Holocaust denial is hardly a new phenomenon as it proponents claim that the Holocaust was a myth or a fabrication. Typically, deniers claim falsely that the Holocaust was aimed only at deporting Jews and did not include their extermination; that Nazi authorities did not use extermination camps and gas chambers for the genocidal mass murder of Jews; that the actual number of Jews murdered is significantly lower than the accepted figure of 5 million to 6 million, typically around a tenth of that figure; and that the Holocaust is a hoax perpetrated by the Allies, a Jewish conspiracy, or the Soviet Union.
Holocaust denial was a key part of the Nazi plan and when the Nazi defeat was clear, its leaders tried to destroy all evidence of mass extermination. In the 1930s, the Nazi government claimed allegations of concentration camps were lies put forward by the British government.
French journalist Maurice Bardèche was the first to write openly that he doubted the reality of the Holocaust and he is viewed by many as the father-figure of Holocaust denial.
Harry Elmer Barnes, at one time a mainstream American historian, claimed denial of the Holocaust in his later years and after World War II, Barnes became convinced that allegations made against Germany and Japan, including the Holocaust, were wartime propaganda that had been used to justify the United States’ involvement in World War II.
In 1978 the American far-right activist Willis Carto founded the Institute for Historical Review (IHR), an organization dedicated to publicly challenging the commonly accepted history of the Holocaust.
In 1987, Bradley R. Smith, a former media director of the Institute for Historical Review, founded the Committee for Open Debate on the Holocaust (CODOH), which has repeatedly attempted to place advertisements questioning whether the Holocaust happened, especially in college campus newspapers.
And the denials have been constant from enemies of Israel around the world, including the Palestinian Authority and Hamas.
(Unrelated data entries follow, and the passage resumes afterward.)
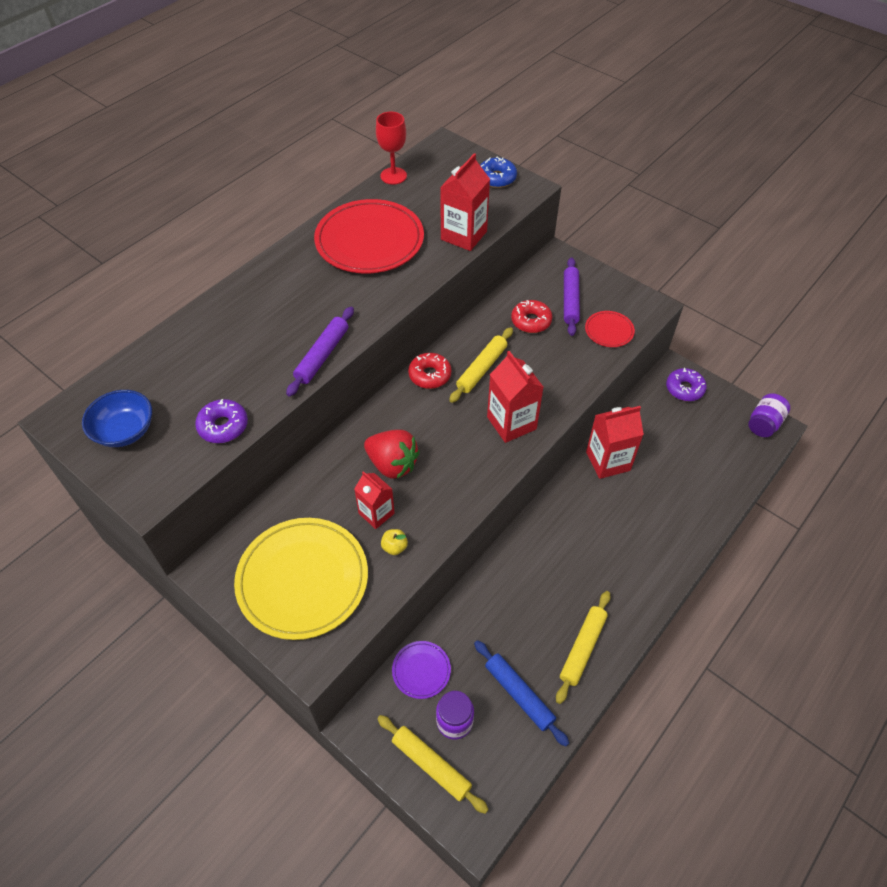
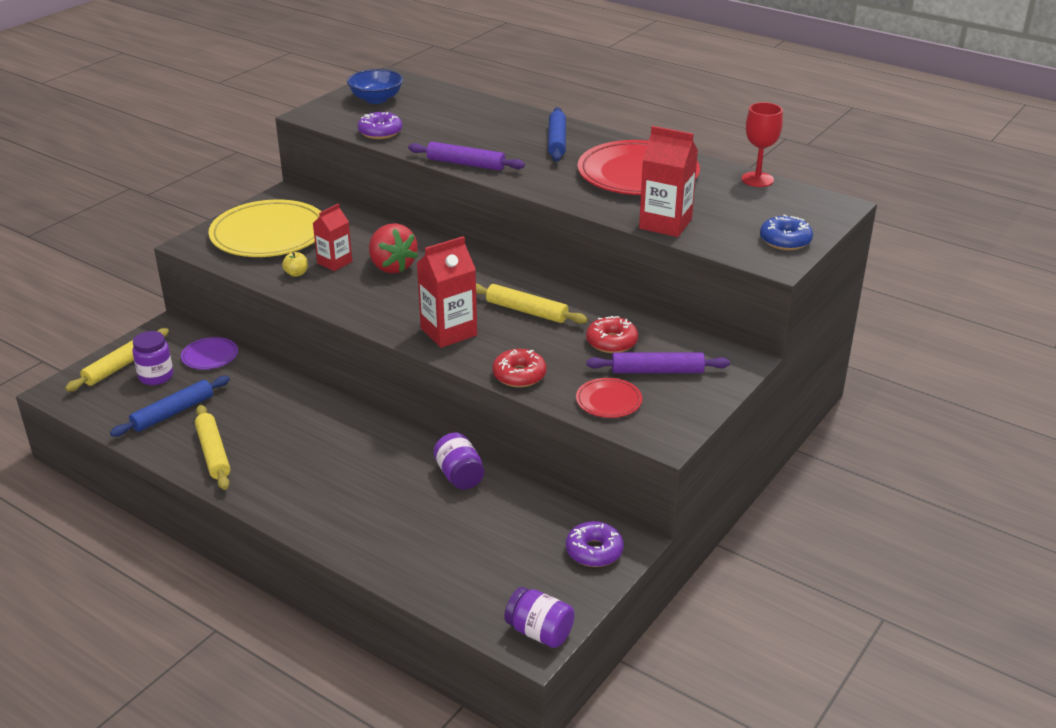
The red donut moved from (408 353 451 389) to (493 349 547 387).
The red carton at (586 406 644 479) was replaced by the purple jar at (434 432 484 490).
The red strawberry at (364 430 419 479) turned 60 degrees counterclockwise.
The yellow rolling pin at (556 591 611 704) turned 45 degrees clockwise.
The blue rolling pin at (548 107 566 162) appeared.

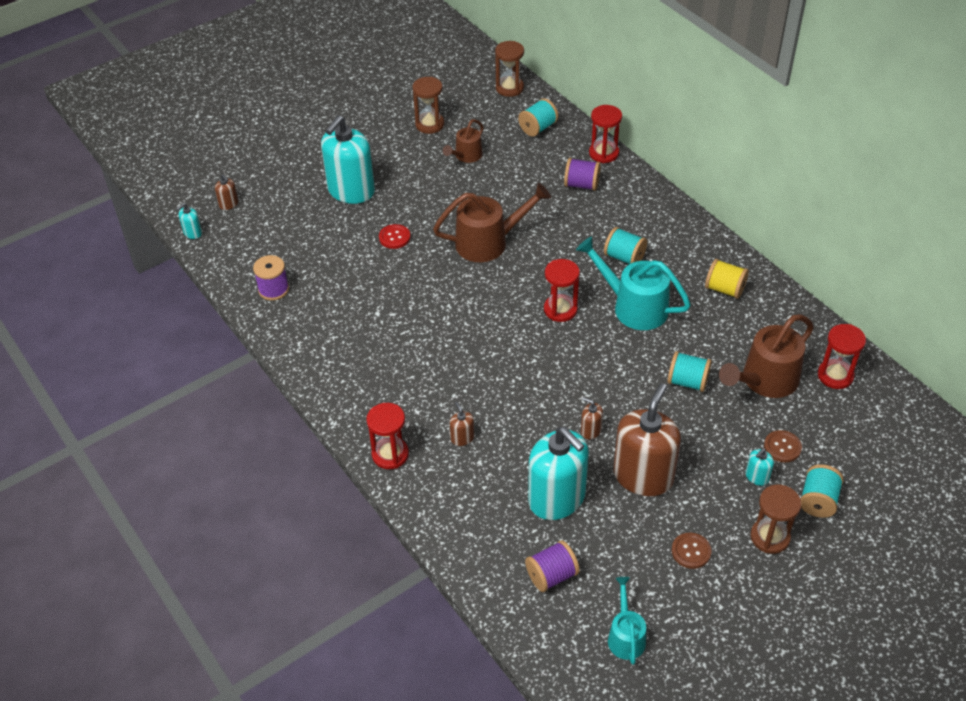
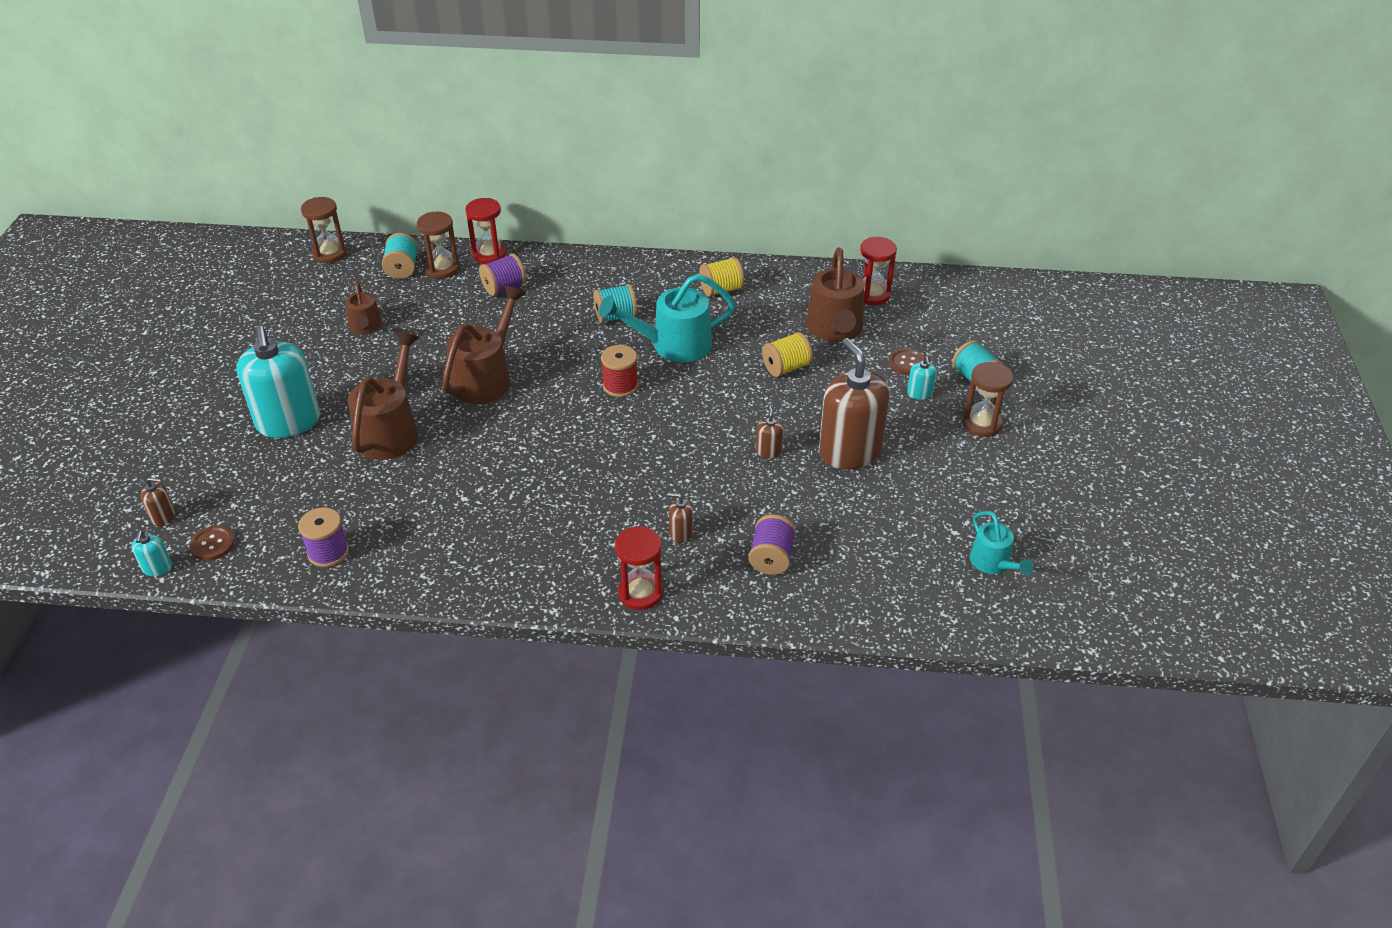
The brown hourglass moved from (412 77 444 134) to (417 212 460 279).
The red button at (379 224 410 249) was replaced by the brown watering can at (348 332 419 460).
The red hourglass at (544 259 580 322) was replaced by the red spool at (601 345 638 397).
The turquoise spool at (668 351 712 392) became the yellow spool at (762 332 813 377).
The brown soap dispenser at (581 397 603 439) turned 105 degrees clockwise.
The turquoise soap dispenser at (528 427 589 520) disappeared.
The brown button moved from (671 533 711 569) to (189 526 235 561).
The purple spool moved from (525 540 580 592) to (748 514 796 575).
The turquoise watering can at (608 577 646 665) turned 150 degrees counterclockwise.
A press release by Hamas in April 2000 decried “the so-called Holocaust, which is an alleged and invented story with no basis.”
Mahmoud Abbas, a co-founder of Fatah and president of the Palestinian National Authority, wrote in his 1982 doctoral dissertation of “The Secret Connection between the Nazis and the Leaders of the Zionist Movement.” In his book, “The Other Side: The Secret Relationship Between Nazism and Zionism,” Abbas denied that six million Jews had died in the Holocaust, dismissing it as a “myth” and a “fantastic lie.”
A survey by the Anti-Defamation League in 2019, found that anti-Semitism is rejected by most Americans, with 79 percent lauding Jews’ cultural contributions to the nation, but 19 percent of Americans support the antisemitic canard that Jews co-control Wall Street and 31 percent said that “Jewish employers go out of their way to hire other Jews.”
Holocaust denial is prevalent among a minority of Americans as shown by the a 2020 survey of adult Millennials and Generation Z members, included 24 percent who said the Holocaust might be a myth or had been exaggerated. And lest we forget, anti-Semitic and white supremacist organizations still attract members in the U.S., including Christian Identity Churches, White Aryan Resistance, the Ku Klux Klan, and the American Nazi Party.
The largest neo-Nazi organizations in the United States are the National Nazi Party and the National Socialist Movement. Many members of these antisemitic groups shave their heads and tattoo themselves with Nazi symbols such as swastikas, SS, and “Heil Hitler.” Scary.